When Niels Bohr hypothesised his model of atom with the electrons orbiting the nucleus just like satellites orbit a planet, he was engaging in analogical reasoning. Bohr transferred to atoms the concept of "a body orbiting another", that is, he transferred a relation between objects to other, new objects. Analogical reasoning is an extraordinary ability that is unique to the human mind, is not seen in animals (except very rarely in primates) and that forms the basis of highly sophisticated human thoughts. Scientists have wondered about the origin of this cognitive function: for example, is it necessary to have developed linguistic abilities or are we born already cognitively equipped for this type of abstraction? According to a new study carried out with the collaboration of the International School for Advanced Studies (SISSA) of Trieste and just published in Child Development, the second hypothesis is probably true: analogical abilities precede language and are already present in infants just a few months old.
"We worked with the same-different relation, which, as the simplest abstract relation, has been a focus of research on analogical thinking", explains Alissa Ferry, SISSA research fellow and first author of the study. "We investigated two different questions about how humans start to think analogically: First, we asked if language is required to understand abstract relations or if this skill is independent of language. Second, if this is independent of language and humans are born with analogical skills, do humans also naturally possess some knowledge of relations that they use to start thinking analogically? Or are humans born with analogical skills and that their understanding of relations is built from scratch using only these analogical skills.
To answer these questions, Ferry worked with prelinguistic infants aged 7 to 9 months who were trained on same or different pairs of puppets and then tested on their ability to generalize the observed property to novel pairs of objects.
"Even children of that age are able to identify the 'abstract' relation between objects and then recognize it in novel objects, but a single trial in the training phase is not sufficient: they need several trials to understand the relation". This, according to Ferry, means two things: that analogical reasoning is independent of linguistic ability (which it precedes) but we are not born with same-different templates encoded in our brains and we need some experience before we learn it.
More in detail...
By definition, a prelinguistic child is unable to speak and carry out tasks based on instructions given by an experimenter. So how do neuroscientists understand what happens in the child's mind?

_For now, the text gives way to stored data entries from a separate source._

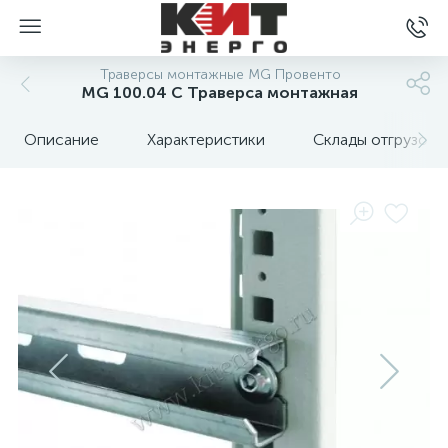
Траверсы монтажные MG Провенто
MG 100.04 C Траверса монтажная
Описание
Характеристики
Склады отгрузок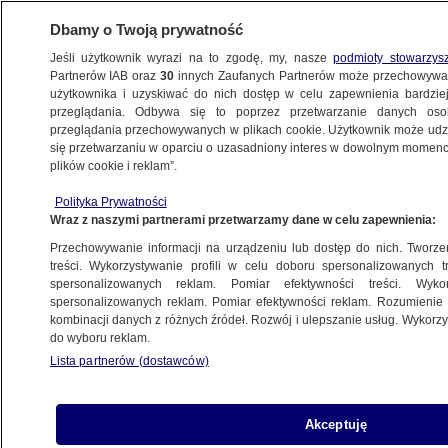
Dbamy o Twoją prywatność
Jeśli użytkownik wyrazi na to zgodę, my, nasze
podmioty stowarzys
Partnerów IAB oraz
30
innych Zaufanych Partnerów może przechowywa
użytkownika i uzyskiwać do nich dostęp w celu zapewnienia bardzi
przeglądania. Odbywa się to poprzez przetwarzanie danych os
przeglądania przechowywanych w plikach cookie. Użytkownik może udzie
POLSKA
się przetwarzaniu w oparciu o uzasadniony interes w dowolnym momencie
plików cookie i reklam”.
Protest pracowników sądów i prokuratur.
Polityka Prywatności
MS chce kontroli ZUS w sądach z powodu
Wraz z naszymi partnerami przetwarzamy dane w celu zapewnienia:
zwolnień zdrowotnych
Przechowywanie informacji na urządzeniu lub dostęp do nich. Tworzeni
treści. Wykorzystywanie profili w celu doboru spersonalizowanych tr
12.10.2021, 16:56
spersonalizowanych reklam. Pomiar efektywności treści. Wyko
spersonalizowanych reklam. Pomiar efektywności reklam. Rozumienie o
kombinacji danych z różnych źródeł. Rozwój i ulepszanie usług. Wykor
Udostępnij
do wyboru reklam.
Lista partnerów (dostawców)
Akceptuję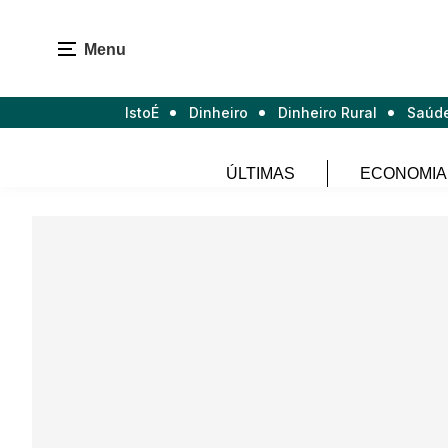
Menu
IstoÉ
Dinheiro
Dinheiro Rural
Saúd
ÚLTIMAS
ECONOMIA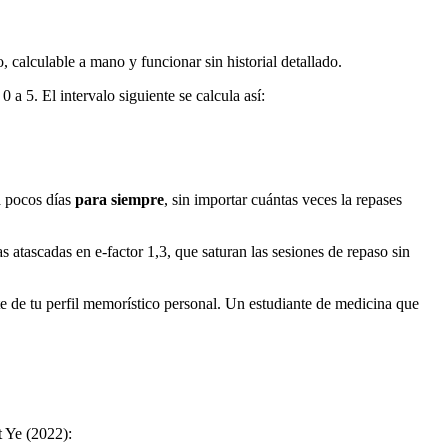
alculable a mano y funcionar sin historial detallado.
 a 5. El intervalo siguiente se calcula así:
da pocos días
para siempre
, sin importar cuántas veces la repases
atascadas en e-factor 1,3, que saturan las sesiones de repaso sin
nte de tu perfil memorístico personal. Un estudiante de medicina que
t Ye (2022):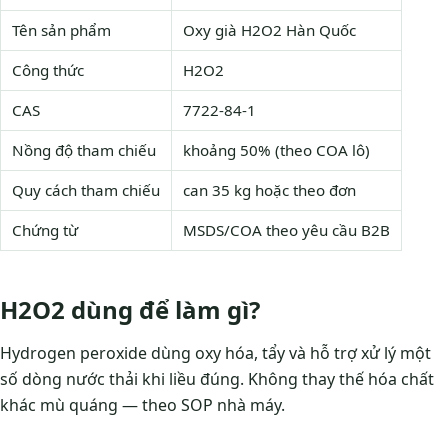
Tên sản phẩm
Oxy già H2O2 Hàn Quốc
Công thức
H2O2
CAS
7722-84-1
Nồng độ tham chiếu
khoảng 50% (theo COA lô)
Quy cách tham chiếu
can 35 kg hoặc theo đơn
Chứng từ
MSDS/COA theo yêu cầu B2B
H2O2 dùng để làm gì?
Hydrogen peroxide dùng oxy hóa, tẩy và hỗ trợ xử lý một
số dòng nước thải khi liều đúng. Không thay thế hóa chất
khác mù quáng — theo SOP nhà máy.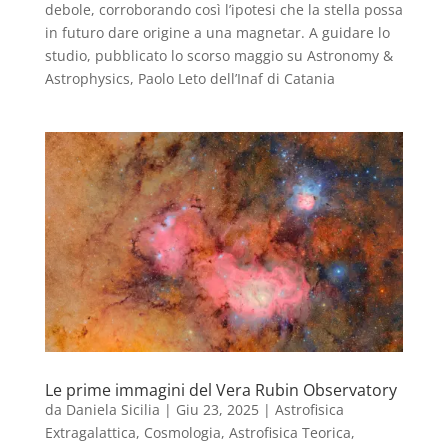
debole, corroborando così l’ipotesi che la stella possa
in futuro dare origine a una magnetar. A guidare lo
studio, pubblicato lo scorso maggio su Astronomy &
Astrophysics, Paolo Leto dell’Inaf di Catania
Le prime immagini del Vera Rubin Observatory
da
Daniela Sicilia
|
Giu 23, 2025
|
Astrofisica
Extragalattica, Cosmologia, Astrofisica Teorica
,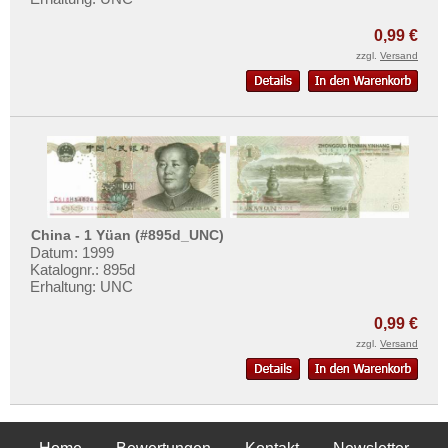
0,99 €
zzgl.
Versand
China - 1 Yüan (#895d_UNC)
Datum: 1999
Katalognr.: 895d
Erhaltung: UNC
0,99 €
zzgl.
Versand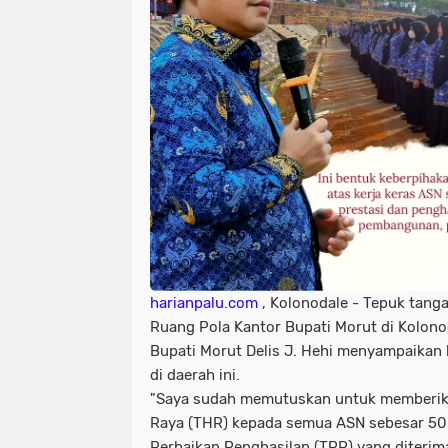
harianpalu.com
, Kolonodale - Tepuk tang
Ruang Pola Kantor Bupati Morut di Kolonod
Bupati Morut Delis J. Hehi menyampaikan 
di daerah ini.
"Saya sudah memutuskan untuk memberik
Raya (THR) kepada semua ASN sebesar 50 
Perbaikan Penghasilan (TPP) yang diterima 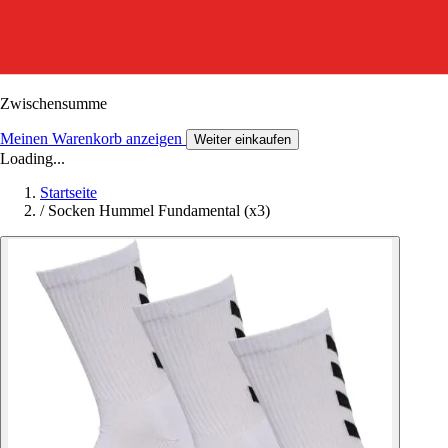
Zwischensumme
Meinen Warenkorb anzeigen
Weiter einkaufen
Loading...
Startseite
/
Socken Hummel Fundamental (x3)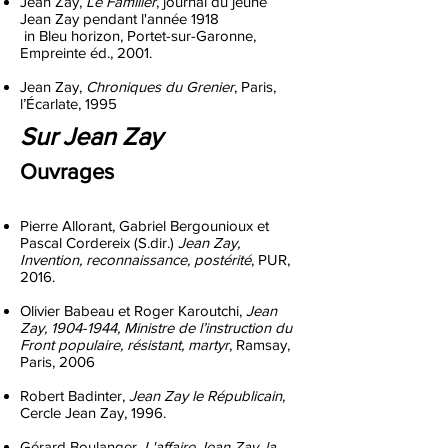
Jean Zay,
Le Familier
, journal du jeune
Jean Zay pendant l'année 1918
in Bleu horizon, Portet-sur-Garonne,
Empreinte éd., 2001.
Jean Zay,
Chroniques du Grenier
, Paris,
l’Écarlate, 1995
Sur Jean Zay
Ouvrages
Pierre Allorant, Gabriel Bergounioux et
Pascal Cordereix (S.dir.)
Jean Zay,
Invention, reconnaissance, postérité
, PUR,
2016.
Olivier Babeau et Roger Karoutchi,
Jean
Zay,
1904-1944
, Ministre de l’instruction du
Front populaire, résistant, martyr
, Ramsay,
Paris, 2006
Robert Badinter,
Jean Zay le Républicain
,
Cercle Jean Zay, 1996.
Gérard Boulanger,
L'affaire Jean Zay, la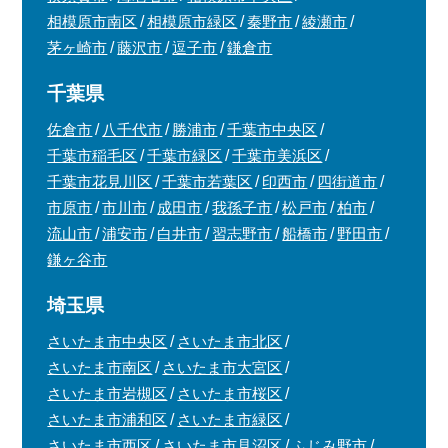
相模原市南区
相模原市緑区
秦野市
綾瀬市
茅ヶ崎市
藤沢市
逗子市
鎌倉市
千葉県
佐倉市
八千代市
勝浦市
千葉市中央区
千葉市稲毛区
千葉市緑区
千葉市美浜区
千葉市花見川区
千葉市若葉区
印西市
四街道市
市原市
市川市
成田市
我孫子市
松戸市
柏市
流山市
浦安市
白井市
習志野市
船橋市
野田市
鎌ヶ谷市
埼玉県
さいたま市中央区
さいたま市北区
さいたま市南区
さいたま市大宮区
さいたま市岩槻区
さいたま市桜区
さいたま市浦和区
さいたま市緑区
さいたま市西区
さいたま市見沼区
ふじみ野市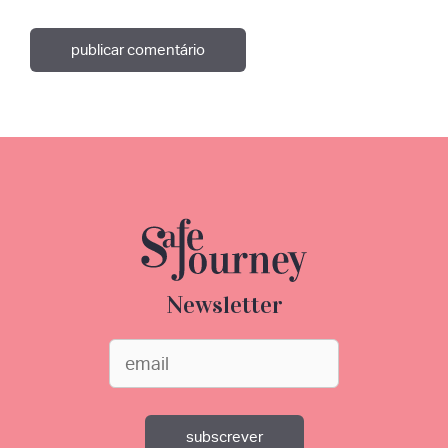
Newsletter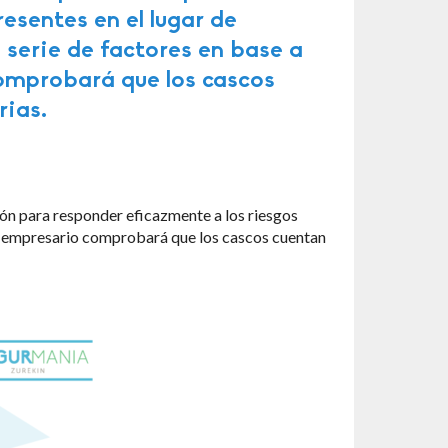
esentes en el lugar de
a serie de factores en base a
comprobará que los cascos
rias.
ión para responder eficazmente a los riesgos
. El empresario comprobará que los cascos cuentan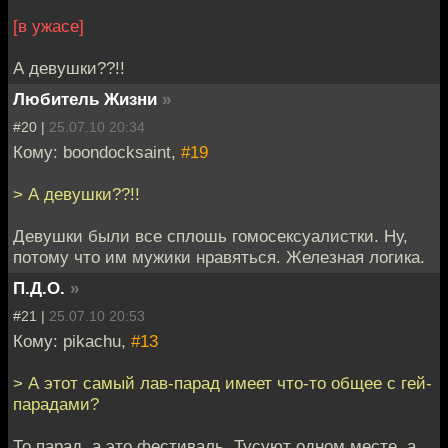
[в ужасе]
А девушки??!!
Любитель Жизни
»
#20 |
25.07.10 20:34
Кому: boondocksaint,
#19
> А девушки??!!
Девушки были все сплошь гомосексуалистки. Ну,
потому что им мужики нравяться. Железная логика.
П.Д.О.
»
#21 |
25.07.10 20:53
Кому: pikachu,
#13
> А этот самый лав-парад имеет что-то общее с гей-
парадами?
То парад, а это фестиваль. Тусуют одном месте, а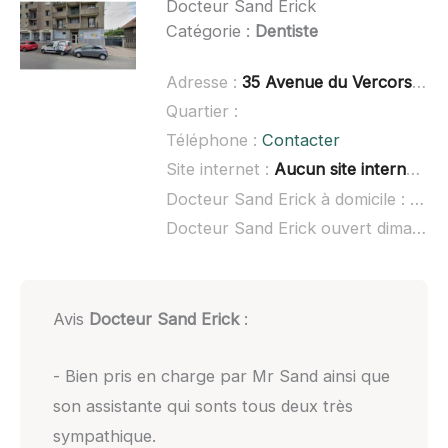
Docteur Sand Erick
Catégorie :
Dentiste
Adresse :
35 Avenue du Vercors, 38600 Fontaine
Quartier :
Téléphone :
Contacter
Site internet :
Aucun site internet connu
Docteur Sand Erick à domicile :
non 
Docteur Sand Erick ouvert dimanche :
Avis
Docteur Sand Erick
:
- Bien pris en charge par Mr Sand ainsi que
son assistante qui sonts tous deux très
sympathique.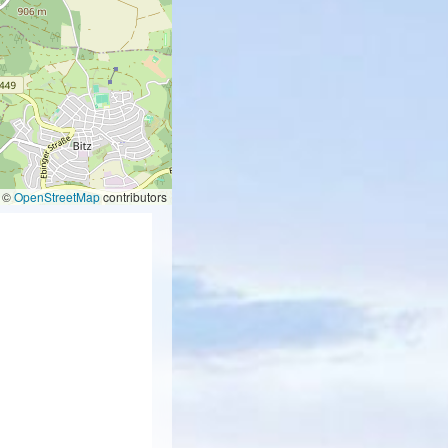
©
OpenStreetMap
contributors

"When we work with very young children we use a special technique based on the fact that after a child looks at a cue for a while, his attention will drop in a fairly typical fashion", explains Ferry. Attention is measured by monitoring gaze: if the child's gaze is fixed on the cue, that means the child is paying attention, but when his gaze starts to wander he is no longer paying attention. "We know from the literature that when a child becomes habituated to a stimulus and no longer looks at it, presenting him with something new will bring his gaze back to the stimulus. This gives us a clue to understand whether the child is experiencing something different from before".
In Ferry's study, the children were trained on a pairs of identical (or different, in the alternative condition) objects. The pairs of same objects were left in view until the child's attention started to wane. At that point, the experimenters showed the children two pairs of objects simultaneously: one with two identical puppets and one with different puppets. If the child's gaze went towards the pair of different objects, then the researchers understood that the child had grasped the sameness relation in the training pair and considered the different pair as "novel".